Dear Sacheen Littlefeather,

I write to you today a letter that has been a long time coming on behalf of the Academy of Motion Picture Arts and Sciences, with humble acknowledgment of your experience at the 45th Academy Awards.

As you stood on the Oscars stage in 1973 to not accept the Oscar on behalf of Marlon Brando, in recognition of the misrepresentation and mistreatment of Native American people by the film industry, you made a powerful statement that continues to remind us of the necessity of respect and the importance of human dignity.

The abuse you endured because of this statement was unwarranted and unjustified. The emotional burden you have lived through and the cost to your own career in our industry are irreparable. For too long the courage you showed has been unacknowledged. For this, we offer both our deepest apologies and our sincere admiration.

We cannot realize the Academy's mission to "inspire imagination and connect the world through cinema" without a commitment to facilitating the broadest representation and inclusion reflective of our diverse global population.

Today, nearly 50 years later, and with the guidance of the Academy’s Indigenous Alliance, we are firm in our commitment to ensuring indigenous voices—the original storytellers—are visible, respected contributors to the global film community. We are dedicated to fostering a more inclusive, respectful industry that leverages a balance of art and activism to be a driving force for progress.

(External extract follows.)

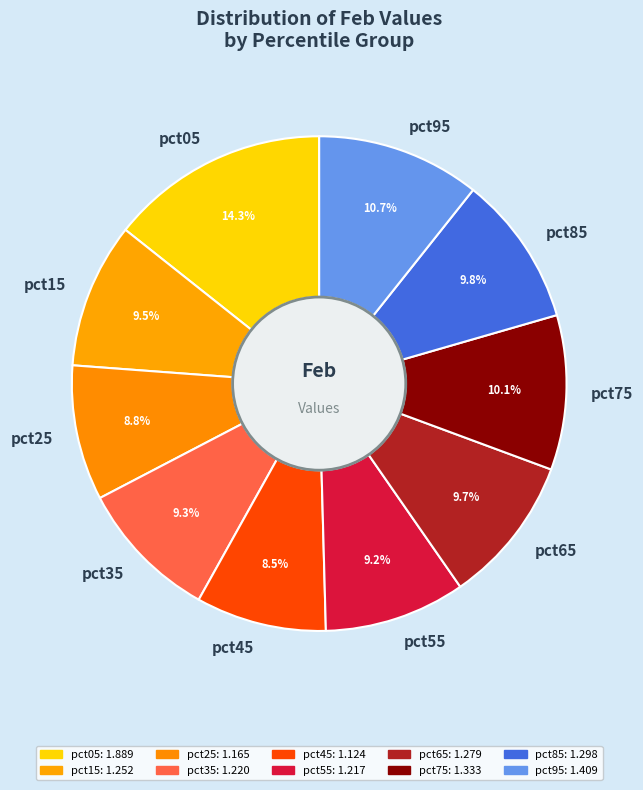

To the nearest percent, what is the difference between the largest and smallest slice percentages?

6%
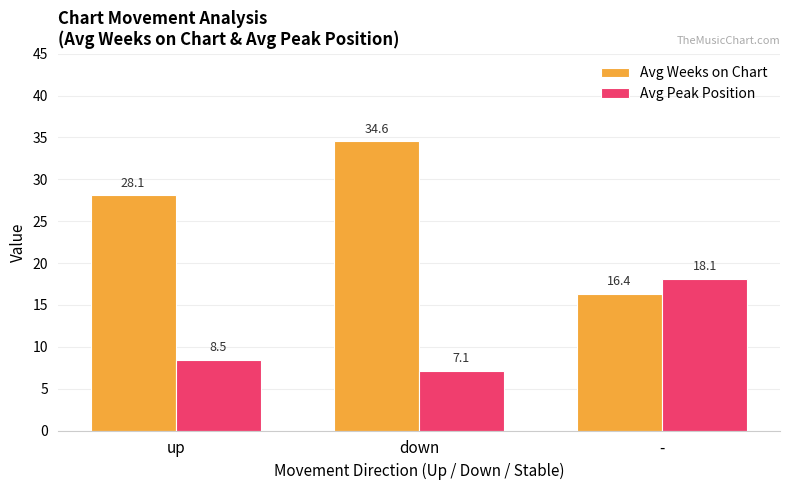

What is the average value of the Avg Peak Position series?

11.2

We hope you receive this letter in the spirit of reconciliation and as recognition of your essential role in our journey as an organization. You are forever respectfully engrained in our history.

With warmest regards,

David Rubin

President, Academy of Motion Picture Arts and Sciences

Correction: David Rubin is the former president of the Academy of Motion Picture Arts and Sciences. A previous version of this post described him as the current president.